Sciopero scuola a Trieste, M5S in piazza: “Fermare la riforma degli istituti tecnici”

Luca Marsi·
Sciopero scuola a Trieste, M5S in piazza: “Fermare la riforma degli istituti tecnici”

“Siamo scesi in piazza al fianco di studenti, docenti e lavoratori della scuola contro la riforma degli istituti tecnici”. Con queste parole Enrico Sossi e Aldo Corvasce, rispettivamente vice rappresentante e vice referente Giovani del Gruppo territoriale di Trieste del Movimento 5 Stelle, commentano la partecipazione al presidio promosso dalla FLC CGIL davanti alla sede dell’Ufficio scolastico regionale.

Nel mirino la riforma degli istituti tecnici
La protesta riguarda la riforma voluta dal Governo Meloni e i relativi decreti attuativi che, secondo i rappresentanti del M5S, rischiano di avere conseguenze pesanti sulla qualità della didattica.

Sossi cita in particolare gli istituti tecnici triestini Volta, Da Vinci-Carli-Sandrinelli e Nautico.

“Riduzione degli organici e modifica degli orari”
«Questa riforma, nata male e attuata nel peggiore dei modi, rischia di compromettere seriamente la qualità dell’insegnamento», afferma Sossi.

Secondo quanto evidenziato, i decreti prevederebbero una revisione significativa del quadro orario e una riduzione degli organici, con l’entrata in vigore già dal prossimo anno scolastico nonostante le iscrizioni siano già concluse.

• • • • •

In base all'articolo sullo sciopero della scuola a Trieste, spieghi in una o tre frasi perché i rappresentanti del Movimento 5 Stelle contestano la riforma degli istituti tecnici.

• • • • •

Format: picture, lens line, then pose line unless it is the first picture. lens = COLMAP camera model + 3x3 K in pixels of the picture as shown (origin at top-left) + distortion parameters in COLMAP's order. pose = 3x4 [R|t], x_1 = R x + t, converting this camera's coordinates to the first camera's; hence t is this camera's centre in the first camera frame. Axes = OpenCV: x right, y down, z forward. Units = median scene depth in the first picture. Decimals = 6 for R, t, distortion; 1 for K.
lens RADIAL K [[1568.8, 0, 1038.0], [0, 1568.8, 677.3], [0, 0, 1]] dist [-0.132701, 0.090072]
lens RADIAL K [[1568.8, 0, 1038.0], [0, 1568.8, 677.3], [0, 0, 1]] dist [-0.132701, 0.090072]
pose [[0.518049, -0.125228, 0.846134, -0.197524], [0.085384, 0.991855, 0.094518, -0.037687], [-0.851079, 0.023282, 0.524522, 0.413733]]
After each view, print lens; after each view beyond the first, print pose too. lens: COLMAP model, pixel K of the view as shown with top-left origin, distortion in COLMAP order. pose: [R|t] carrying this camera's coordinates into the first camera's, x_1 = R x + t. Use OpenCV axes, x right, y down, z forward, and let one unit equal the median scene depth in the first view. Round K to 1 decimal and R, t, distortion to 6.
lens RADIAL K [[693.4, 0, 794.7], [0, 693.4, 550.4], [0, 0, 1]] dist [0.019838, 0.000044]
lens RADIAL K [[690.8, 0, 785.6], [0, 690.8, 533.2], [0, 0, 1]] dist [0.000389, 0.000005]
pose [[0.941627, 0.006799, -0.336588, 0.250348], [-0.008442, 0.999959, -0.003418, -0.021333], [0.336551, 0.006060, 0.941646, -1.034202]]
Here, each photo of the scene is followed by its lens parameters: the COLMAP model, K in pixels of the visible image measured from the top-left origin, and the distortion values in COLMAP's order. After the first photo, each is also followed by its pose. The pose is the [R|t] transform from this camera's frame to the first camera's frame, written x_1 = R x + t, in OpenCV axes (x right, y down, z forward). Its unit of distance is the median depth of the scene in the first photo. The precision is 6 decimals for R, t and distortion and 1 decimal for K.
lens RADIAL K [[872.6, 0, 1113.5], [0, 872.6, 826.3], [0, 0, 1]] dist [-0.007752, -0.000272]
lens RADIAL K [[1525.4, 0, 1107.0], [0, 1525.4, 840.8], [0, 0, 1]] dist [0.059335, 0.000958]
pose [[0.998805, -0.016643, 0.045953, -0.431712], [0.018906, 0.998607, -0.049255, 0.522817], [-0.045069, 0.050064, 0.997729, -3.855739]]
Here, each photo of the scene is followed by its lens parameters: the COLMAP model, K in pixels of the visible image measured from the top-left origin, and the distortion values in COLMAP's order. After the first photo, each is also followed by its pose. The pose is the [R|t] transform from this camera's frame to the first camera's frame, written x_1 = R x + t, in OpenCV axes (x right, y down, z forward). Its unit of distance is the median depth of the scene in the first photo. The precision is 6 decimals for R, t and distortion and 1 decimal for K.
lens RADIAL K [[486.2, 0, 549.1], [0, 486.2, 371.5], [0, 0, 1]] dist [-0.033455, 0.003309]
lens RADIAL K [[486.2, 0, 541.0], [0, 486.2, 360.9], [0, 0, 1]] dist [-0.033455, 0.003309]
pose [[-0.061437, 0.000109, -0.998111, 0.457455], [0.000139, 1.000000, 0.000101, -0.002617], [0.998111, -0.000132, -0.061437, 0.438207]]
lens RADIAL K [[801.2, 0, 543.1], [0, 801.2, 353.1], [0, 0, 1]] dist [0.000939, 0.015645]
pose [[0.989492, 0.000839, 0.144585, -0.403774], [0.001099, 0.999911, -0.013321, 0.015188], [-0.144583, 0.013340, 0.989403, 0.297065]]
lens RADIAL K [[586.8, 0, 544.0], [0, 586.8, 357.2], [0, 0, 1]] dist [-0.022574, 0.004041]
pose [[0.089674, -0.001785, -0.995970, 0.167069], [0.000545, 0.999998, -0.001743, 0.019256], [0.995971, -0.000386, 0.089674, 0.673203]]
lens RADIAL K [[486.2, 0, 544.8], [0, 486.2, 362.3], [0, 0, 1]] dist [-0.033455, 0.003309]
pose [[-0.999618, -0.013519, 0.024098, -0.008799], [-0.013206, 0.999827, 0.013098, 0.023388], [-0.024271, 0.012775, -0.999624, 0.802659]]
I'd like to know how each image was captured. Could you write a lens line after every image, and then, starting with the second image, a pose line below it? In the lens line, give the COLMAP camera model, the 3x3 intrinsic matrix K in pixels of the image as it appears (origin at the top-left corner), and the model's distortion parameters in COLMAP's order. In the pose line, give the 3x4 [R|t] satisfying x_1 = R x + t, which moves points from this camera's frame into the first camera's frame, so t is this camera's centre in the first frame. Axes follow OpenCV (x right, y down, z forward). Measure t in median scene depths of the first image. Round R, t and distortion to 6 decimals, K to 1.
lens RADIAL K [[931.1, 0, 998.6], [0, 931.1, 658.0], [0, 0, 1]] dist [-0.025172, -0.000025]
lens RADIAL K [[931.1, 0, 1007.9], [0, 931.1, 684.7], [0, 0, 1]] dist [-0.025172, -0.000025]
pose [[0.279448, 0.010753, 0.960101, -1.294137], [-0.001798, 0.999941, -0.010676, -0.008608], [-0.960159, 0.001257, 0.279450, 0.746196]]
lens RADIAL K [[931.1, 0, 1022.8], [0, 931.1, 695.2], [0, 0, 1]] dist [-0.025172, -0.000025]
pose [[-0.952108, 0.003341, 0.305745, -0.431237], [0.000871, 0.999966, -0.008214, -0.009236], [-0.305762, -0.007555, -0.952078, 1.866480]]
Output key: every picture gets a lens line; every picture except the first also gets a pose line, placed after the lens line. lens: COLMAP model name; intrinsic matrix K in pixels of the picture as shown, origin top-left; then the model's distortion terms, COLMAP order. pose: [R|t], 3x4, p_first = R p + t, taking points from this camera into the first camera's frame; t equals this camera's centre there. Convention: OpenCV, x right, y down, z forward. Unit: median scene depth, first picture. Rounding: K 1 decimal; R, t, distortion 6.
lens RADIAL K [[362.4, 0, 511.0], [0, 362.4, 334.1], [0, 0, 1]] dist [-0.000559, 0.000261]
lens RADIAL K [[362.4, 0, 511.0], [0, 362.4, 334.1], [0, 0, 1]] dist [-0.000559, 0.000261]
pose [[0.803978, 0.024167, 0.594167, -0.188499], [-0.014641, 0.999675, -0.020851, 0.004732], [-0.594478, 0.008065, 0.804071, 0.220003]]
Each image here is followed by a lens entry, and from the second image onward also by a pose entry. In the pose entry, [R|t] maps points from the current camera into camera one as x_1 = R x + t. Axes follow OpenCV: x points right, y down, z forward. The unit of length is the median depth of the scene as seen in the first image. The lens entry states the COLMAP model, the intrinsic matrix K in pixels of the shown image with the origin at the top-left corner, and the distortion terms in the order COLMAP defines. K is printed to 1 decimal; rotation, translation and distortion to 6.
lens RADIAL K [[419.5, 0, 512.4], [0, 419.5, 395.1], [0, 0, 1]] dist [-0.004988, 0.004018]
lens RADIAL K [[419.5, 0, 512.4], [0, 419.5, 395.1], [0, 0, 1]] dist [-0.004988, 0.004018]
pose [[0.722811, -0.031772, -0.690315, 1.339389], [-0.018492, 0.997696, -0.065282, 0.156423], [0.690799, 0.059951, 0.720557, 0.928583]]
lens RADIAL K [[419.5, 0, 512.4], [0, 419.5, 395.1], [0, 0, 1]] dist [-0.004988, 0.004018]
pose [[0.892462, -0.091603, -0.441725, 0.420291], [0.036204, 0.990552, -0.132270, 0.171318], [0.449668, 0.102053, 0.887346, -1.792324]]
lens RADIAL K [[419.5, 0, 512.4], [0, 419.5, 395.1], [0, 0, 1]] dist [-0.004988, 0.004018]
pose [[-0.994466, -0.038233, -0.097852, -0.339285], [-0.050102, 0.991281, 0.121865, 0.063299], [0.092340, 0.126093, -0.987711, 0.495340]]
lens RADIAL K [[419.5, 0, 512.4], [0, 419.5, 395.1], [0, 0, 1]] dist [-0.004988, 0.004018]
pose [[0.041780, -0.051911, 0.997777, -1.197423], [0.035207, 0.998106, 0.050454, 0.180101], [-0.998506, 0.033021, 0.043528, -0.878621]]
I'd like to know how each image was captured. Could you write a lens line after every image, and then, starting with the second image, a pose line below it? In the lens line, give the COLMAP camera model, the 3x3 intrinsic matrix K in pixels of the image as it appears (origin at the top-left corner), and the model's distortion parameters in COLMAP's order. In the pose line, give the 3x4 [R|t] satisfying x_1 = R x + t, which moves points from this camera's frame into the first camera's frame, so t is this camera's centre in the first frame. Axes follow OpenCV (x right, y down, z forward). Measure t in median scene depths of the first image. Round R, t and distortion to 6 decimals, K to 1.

• • • • •

*Area di risposta:*
Secondo i rappresentanti del Movimento 5 Stelle, la riforma voluta dal Governo Meloni e i relativi decreti attuativi rischiano di compromettere seriamente la qualità dell'insegnamento. I decreti prevederebbero infatti una revisione significativa del quadro orario e una riduzione degli organici. Tali misure entrerebbero in vigore già dal prossimo anno scolastico, nonostante le iscrizioni siano già concluse.